■ **Выполните задания**
A. Перепишите отрывок текста о Шевцове от слов «Я был уверен» до слов «на Ярославский вокзал.», поставив «вещмешок» вместо «рюкзак».
B. На какой вокзал, судя по тексту о Шевцове, он отправлялся с рюкзаком за спиной?
#### Текст страницы
Шевцов раз написанный текст почти не правил. Отсюда, между прочим, идут многие слабые страницы в его книгах - благодатный материал для его зубастых критиков. Сколько я ни читал о нем статей, всюду авторы «топчут» слабые страницы, будто бы и нет у писателя сильных сторон, и уж, конечно, не замечают и превратно истолковывают саму суть в его книгах: критику разрушительных сил и защиту национального духа.

Я был уверен тогда, уверен и сейчас: придет время, и о Шевцове скажут, что он первым в отечественной литературе указал на опасность сионистского засилья.

Дача была для него убежищем. Отсюда он делал короткие набеги в Москву, посещал редакции, издательства; почти беспрерывно звонил друзьям, а их у него было множество. Изрядно уставал от столичной суеты, и снова с радостью летел на дачу.

Машины не имел, сумку с колесиками не любил. Набивал продуктами рюкзак, прилаживал за спиной и бежал на Ярославский вокзал.
########
#### Исходные материалы
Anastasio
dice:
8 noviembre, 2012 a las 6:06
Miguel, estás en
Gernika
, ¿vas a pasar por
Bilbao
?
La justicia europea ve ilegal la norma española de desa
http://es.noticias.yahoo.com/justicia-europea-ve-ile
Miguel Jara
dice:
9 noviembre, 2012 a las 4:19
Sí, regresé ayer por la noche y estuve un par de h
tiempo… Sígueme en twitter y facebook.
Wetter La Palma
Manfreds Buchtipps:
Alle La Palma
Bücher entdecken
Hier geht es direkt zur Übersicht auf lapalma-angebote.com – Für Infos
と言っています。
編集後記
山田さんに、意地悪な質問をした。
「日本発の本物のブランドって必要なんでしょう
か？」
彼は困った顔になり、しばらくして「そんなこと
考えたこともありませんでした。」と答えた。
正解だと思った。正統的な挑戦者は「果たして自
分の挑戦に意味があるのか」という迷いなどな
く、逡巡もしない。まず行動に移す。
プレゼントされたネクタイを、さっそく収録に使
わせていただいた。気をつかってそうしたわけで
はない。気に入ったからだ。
########
#### Исходные материалы
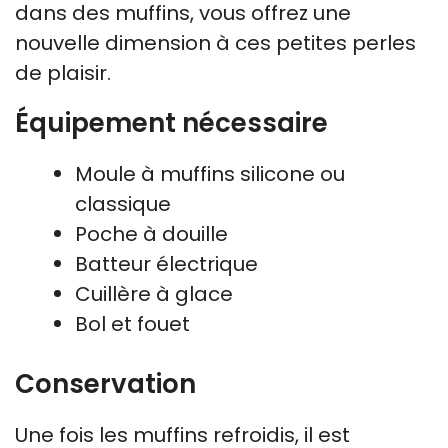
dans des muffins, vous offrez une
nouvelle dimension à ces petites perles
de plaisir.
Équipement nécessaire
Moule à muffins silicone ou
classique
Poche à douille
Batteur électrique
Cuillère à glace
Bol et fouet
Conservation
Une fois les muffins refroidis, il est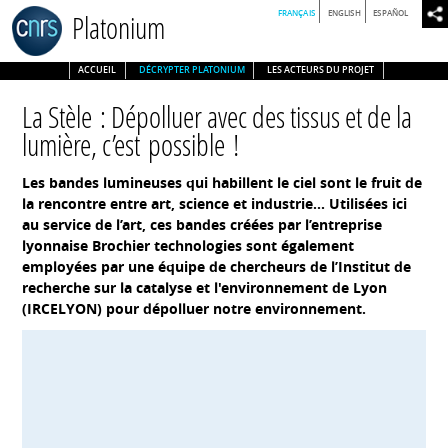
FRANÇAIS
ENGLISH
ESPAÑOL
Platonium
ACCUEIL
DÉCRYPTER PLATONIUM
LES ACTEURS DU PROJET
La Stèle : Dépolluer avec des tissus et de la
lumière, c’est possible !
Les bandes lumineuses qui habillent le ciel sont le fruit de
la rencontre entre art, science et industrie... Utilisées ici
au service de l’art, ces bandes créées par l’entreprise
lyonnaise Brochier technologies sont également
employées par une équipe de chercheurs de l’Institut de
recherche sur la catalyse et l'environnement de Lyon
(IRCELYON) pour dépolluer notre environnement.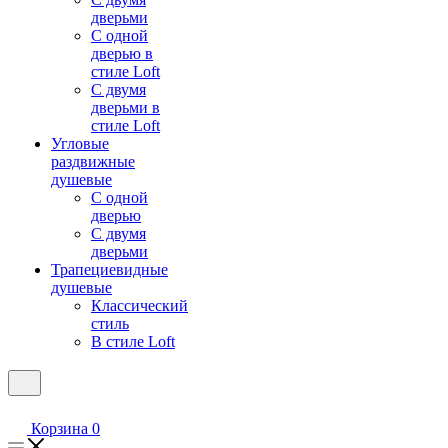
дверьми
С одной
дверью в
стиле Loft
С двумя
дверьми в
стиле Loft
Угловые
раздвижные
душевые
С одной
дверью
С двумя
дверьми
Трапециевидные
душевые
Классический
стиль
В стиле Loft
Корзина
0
########
#### Исходные материалы
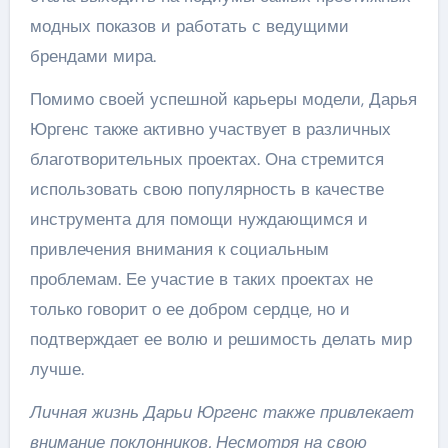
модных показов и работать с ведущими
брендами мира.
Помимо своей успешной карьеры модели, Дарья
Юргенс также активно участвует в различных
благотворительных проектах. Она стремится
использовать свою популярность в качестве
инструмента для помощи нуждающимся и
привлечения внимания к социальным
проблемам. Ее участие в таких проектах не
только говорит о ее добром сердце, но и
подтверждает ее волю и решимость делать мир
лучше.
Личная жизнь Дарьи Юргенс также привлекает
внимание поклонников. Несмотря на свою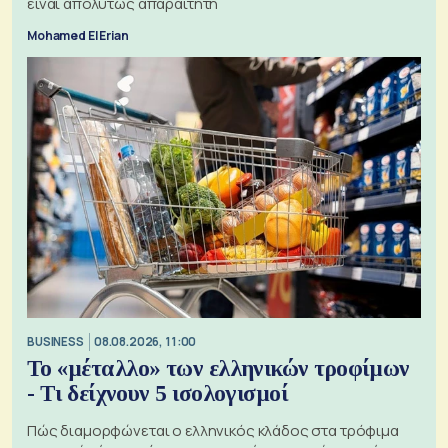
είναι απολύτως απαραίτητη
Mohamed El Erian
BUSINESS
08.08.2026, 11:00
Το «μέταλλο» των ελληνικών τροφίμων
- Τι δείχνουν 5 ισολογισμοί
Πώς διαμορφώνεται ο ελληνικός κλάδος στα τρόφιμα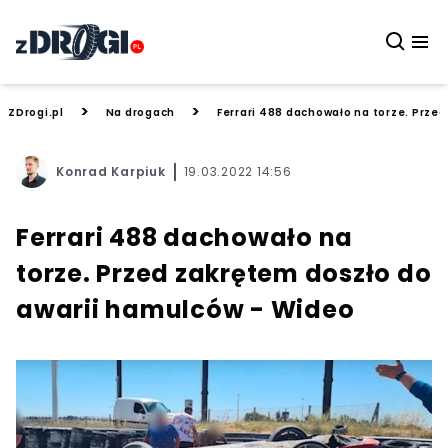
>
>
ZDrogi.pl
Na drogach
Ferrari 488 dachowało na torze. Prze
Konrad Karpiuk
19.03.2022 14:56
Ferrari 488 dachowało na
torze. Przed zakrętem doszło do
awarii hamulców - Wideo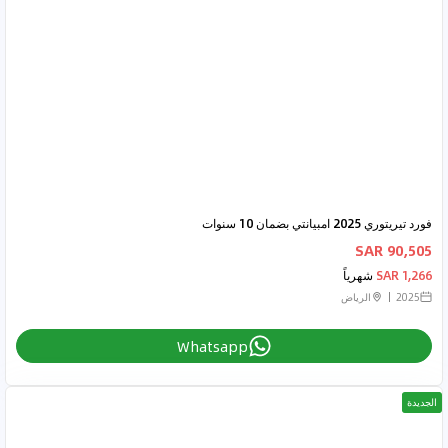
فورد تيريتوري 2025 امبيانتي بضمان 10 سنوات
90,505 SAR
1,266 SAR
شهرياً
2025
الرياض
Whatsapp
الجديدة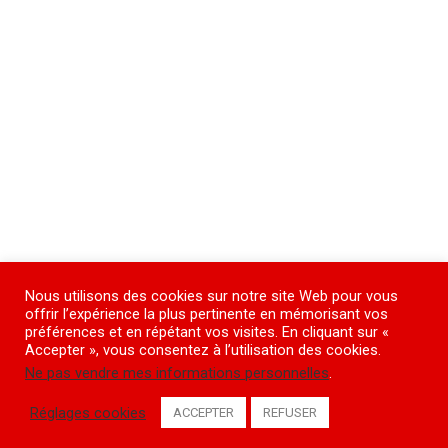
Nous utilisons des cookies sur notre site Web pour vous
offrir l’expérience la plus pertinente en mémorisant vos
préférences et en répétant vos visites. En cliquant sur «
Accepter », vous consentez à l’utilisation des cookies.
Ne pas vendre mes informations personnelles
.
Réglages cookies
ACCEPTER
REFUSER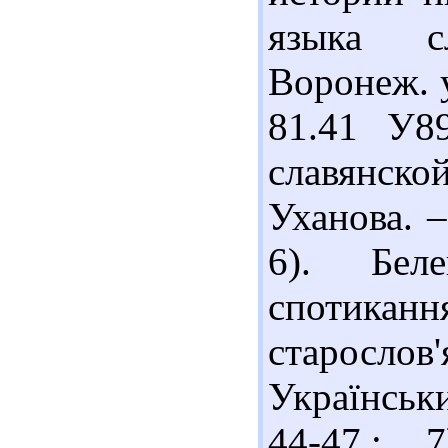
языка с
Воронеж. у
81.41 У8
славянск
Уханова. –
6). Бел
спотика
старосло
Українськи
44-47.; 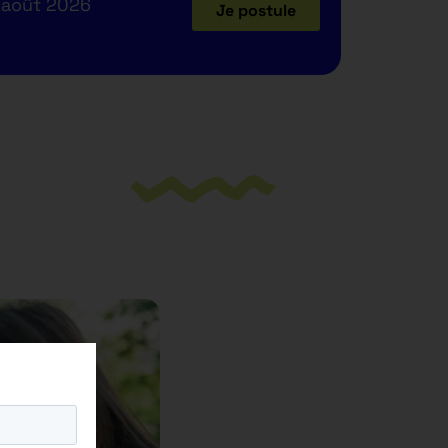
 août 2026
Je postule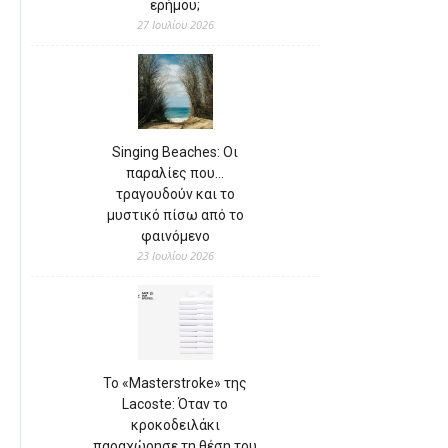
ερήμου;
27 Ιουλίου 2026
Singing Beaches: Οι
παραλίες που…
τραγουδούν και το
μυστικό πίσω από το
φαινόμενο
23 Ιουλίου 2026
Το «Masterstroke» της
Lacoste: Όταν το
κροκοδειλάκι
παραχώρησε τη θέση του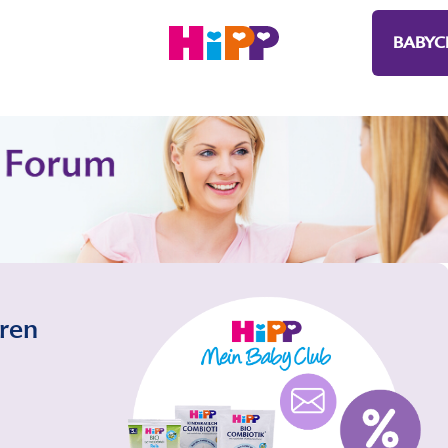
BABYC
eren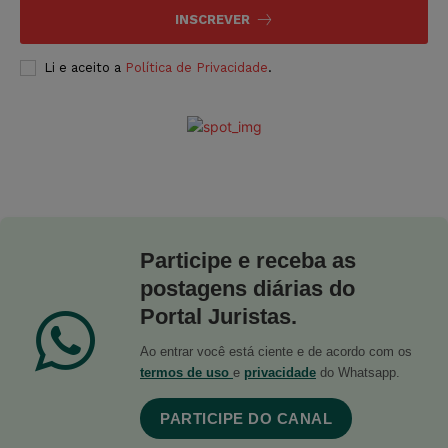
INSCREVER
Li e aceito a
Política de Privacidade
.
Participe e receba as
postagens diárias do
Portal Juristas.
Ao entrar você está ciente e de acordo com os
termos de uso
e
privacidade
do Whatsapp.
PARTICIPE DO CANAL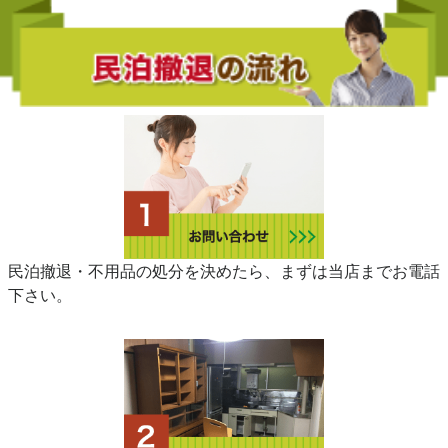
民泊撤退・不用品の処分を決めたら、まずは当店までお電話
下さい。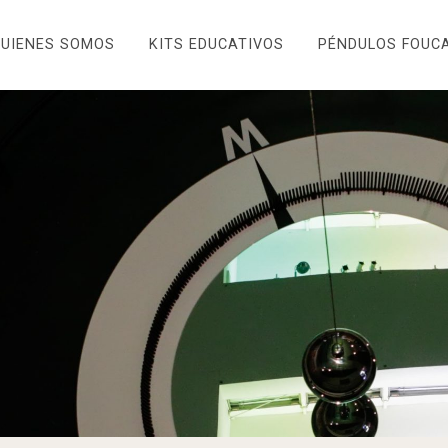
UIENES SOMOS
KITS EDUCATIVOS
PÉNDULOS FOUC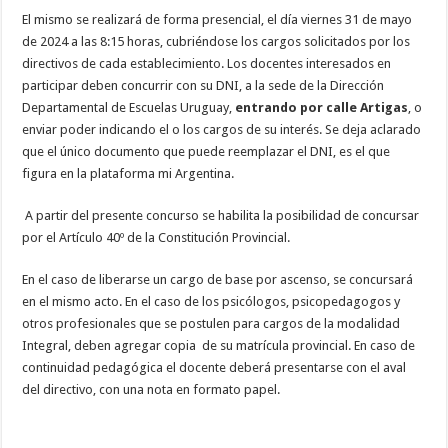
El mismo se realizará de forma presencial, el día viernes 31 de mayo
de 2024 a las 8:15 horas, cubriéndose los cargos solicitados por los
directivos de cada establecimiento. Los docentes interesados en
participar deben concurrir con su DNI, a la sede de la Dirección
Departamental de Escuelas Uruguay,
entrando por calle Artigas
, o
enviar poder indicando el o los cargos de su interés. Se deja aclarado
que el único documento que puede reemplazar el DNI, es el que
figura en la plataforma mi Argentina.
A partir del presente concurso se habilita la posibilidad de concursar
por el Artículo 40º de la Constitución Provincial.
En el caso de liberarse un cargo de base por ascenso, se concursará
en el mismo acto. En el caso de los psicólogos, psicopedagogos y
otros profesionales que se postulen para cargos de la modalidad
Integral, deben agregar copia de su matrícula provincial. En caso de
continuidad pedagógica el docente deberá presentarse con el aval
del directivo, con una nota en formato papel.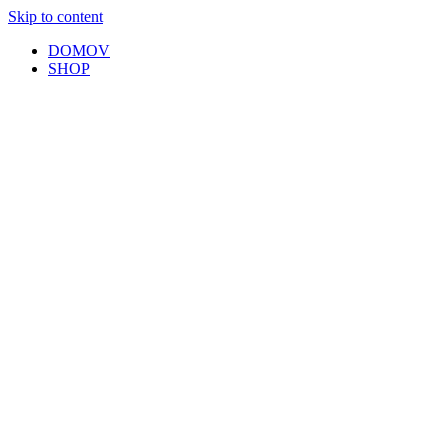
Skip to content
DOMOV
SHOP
########
■ **Ответы к заданиям**
A.
Я был уверен тогда, уверен и сейчас: придет время, и о Шевцове скажут, что он первым в отечественной литературе указал на опасность сионистского засилья.

Дача была для него убежищем. Отсюда он делал короткие набеги в Москву, посещал редакции, издательства; почти беспрерывно звонил друзьям, а их у него было множество. Изрядно уставал от столичной суеты, и снова с радостью летел на дачу.

Машины не имел, сумку с колесиками не любил. Набивал продуктами вещмешок, прилаживал за спиной и бежал на Ярославский вокзал.

B. На Ярославский вокзал.